L’Australie veut donner aux internautes la main sur les algorithmes des réseaux sociaux. Le gouvernement a présenté, le 8 septembre, son projet dénommé « My Feed, My Way ». Dans le principe, Facebook, Instagram et les autres plateformes concernées devraient informer leurs utilisateurs que leur fil peut être personnalisé par un algorithme.
L’utilisateur pourrait conserver les recommandations personnalisées. Ensuite, il pourra aussi choisir lui-même de les désactiver et privilégier les publications des amis et créateurs qu’il a choisi de suivre. « Il ne s’agit pas de donner le contrôle au gouvernement. Il s’agit de donner le contrôle aux gens », explique le Premier ministre Anthony Albanese.

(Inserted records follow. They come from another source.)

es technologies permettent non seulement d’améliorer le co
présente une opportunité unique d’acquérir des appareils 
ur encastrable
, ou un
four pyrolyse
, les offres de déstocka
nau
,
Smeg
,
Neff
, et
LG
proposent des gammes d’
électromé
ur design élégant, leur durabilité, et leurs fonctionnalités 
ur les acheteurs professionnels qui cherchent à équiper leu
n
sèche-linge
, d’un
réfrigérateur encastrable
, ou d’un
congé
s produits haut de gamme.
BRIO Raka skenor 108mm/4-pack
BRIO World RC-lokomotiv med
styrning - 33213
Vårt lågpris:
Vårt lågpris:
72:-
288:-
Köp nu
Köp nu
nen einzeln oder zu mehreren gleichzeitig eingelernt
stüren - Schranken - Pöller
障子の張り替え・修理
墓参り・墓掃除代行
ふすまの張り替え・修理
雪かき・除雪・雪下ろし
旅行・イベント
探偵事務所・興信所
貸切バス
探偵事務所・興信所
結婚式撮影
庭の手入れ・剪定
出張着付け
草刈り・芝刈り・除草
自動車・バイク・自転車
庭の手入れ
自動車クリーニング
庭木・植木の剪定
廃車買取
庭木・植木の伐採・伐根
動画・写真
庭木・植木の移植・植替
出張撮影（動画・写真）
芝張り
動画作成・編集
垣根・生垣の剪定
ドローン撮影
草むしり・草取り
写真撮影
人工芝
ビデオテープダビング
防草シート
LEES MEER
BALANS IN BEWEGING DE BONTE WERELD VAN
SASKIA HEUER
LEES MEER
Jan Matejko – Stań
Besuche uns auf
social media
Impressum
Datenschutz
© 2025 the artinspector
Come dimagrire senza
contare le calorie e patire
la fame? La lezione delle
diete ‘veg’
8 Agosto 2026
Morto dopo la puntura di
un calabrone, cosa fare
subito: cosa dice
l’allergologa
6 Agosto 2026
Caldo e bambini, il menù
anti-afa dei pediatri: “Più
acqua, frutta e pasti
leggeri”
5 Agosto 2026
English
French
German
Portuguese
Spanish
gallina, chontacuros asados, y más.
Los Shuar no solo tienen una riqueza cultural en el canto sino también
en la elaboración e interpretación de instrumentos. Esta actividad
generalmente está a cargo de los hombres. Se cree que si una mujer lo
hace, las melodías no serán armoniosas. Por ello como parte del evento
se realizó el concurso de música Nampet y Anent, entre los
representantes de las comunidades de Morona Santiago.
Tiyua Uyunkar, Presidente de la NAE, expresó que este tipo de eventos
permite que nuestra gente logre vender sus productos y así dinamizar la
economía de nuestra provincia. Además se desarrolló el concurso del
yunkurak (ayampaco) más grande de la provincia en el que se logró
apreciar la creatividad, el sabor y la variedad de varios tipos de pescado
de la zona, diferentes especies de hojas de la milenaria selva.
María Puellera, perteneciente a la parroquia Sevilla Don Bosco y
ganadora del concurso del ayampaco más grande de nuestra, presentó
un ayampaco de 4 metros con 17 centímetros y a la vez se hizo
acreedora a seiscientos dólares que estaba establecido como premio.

Le projet intervient dans un contexte de pression croissante des pays occidentaux sur les pratiques des réseaux sociaux. Depuis décembre 2025, l’Australie impose déjà aux principales plateformes de prendre des mesures pour empêcher les moins de 16 ans d’y détenir un compte. La mesure concerne notamment Facebook, Instagram, TikTok, X, YouTube ou encore Snapchat.
En Europe, le Digital Services Act (DSA) impose déjà à ces plateformes de proposer un fil qui ne repose pas sur le profilage de l’utilisateur. L’Union européenne va plus loin sur les mécanismes qui favorisent une utilisation prolongée. En février, la Commission européenne a estimé, à titre préliminaire, que TikTok enfreignait le DSA avec certaines fonctions addictives. Elle cite notamment le défilement infini, la lecture automatique et les recommandations fortement personnalisées. En juillet, elle est arrivée à une conclusion préliminaire similaire concernant Facebook et Instagram.
L’Australie s’inscrit aussi dans cette approche. Mais, elle fait davantage en voulant laisser la liberté à l’utilisateur de choisir. Le projet prévoit aussi que les plateformes évaluent les risques liés à leurs services et documentent les mesures prises. Les manquements pourraient entraîner des sanctions atteignant 109,2 millions de dollars australiens. Soit environ 79 millions de dollars américains.
Notons qu’à cette date le texte n’est pas encore définitif. Le projet doit d’abord passer par une consultation avec les plateformes, l’industrie et la société civile. Il sera ensuite soumis au Parlement.